Data excerpts:
+-------+

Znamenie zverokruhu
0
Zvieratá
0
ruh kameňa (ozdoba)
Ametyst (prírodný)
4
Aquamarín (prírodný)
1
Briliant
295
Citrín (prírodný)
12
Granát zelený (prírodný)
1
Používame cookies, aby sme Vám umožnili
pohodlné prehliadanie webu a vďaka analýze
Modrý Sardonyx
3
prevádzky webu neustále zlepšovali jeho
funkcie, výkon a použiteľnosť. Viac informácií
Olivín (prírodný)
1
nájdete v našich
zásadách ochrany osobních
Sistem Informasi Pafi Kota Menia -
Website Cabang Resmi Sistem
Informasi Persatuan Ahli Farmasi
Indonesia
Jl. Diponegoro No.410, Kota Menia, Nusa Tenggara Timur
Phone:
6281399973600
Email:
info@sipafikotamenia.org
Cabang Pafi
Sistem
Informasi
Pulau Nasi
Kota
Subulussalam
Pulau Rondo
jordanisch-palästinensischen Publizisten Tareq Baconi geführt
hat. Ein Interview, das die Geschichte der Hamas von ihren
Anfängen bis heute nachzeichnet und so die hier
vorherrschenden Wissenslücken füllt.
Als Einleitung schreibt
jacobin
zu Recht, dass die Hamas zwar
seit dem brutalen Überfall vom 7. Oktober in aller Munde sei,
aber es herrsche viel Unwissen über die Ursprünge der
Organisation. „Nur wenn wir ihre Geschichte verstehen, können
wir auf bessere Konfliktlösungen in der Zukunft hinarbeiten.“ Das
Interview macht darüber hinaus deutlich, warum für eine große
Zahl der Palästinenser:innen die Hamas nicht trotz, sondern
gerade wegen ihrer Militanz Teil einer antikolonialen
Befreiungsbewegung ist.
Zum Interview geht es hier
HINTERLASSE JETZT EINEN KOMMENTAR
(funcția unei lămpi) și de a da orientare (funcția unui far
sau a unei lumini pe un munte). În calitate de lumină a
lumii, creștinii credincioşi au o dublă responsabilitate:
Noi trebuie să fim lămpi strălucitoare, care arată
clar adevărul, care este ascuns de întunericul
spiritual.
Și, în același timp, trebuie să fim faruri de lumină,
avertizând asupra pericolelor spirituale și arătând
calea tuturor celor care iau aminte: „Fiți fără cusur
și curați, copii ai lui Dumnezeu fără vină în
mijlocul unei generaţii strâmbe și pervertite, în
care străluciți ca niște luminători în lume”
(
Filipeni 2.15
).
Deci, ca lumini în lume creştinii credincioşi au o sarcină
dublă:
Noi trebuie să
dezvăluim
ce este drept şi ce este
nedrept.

+-------+

Please show, exactly as written, every line above that contains the word "Geschichte".

■ Your solution:
hat. Ein Interview, das die Geschichte der Hamas von ihren
Organisation. „Nur wenn wir ihre Geschichte verstehen, können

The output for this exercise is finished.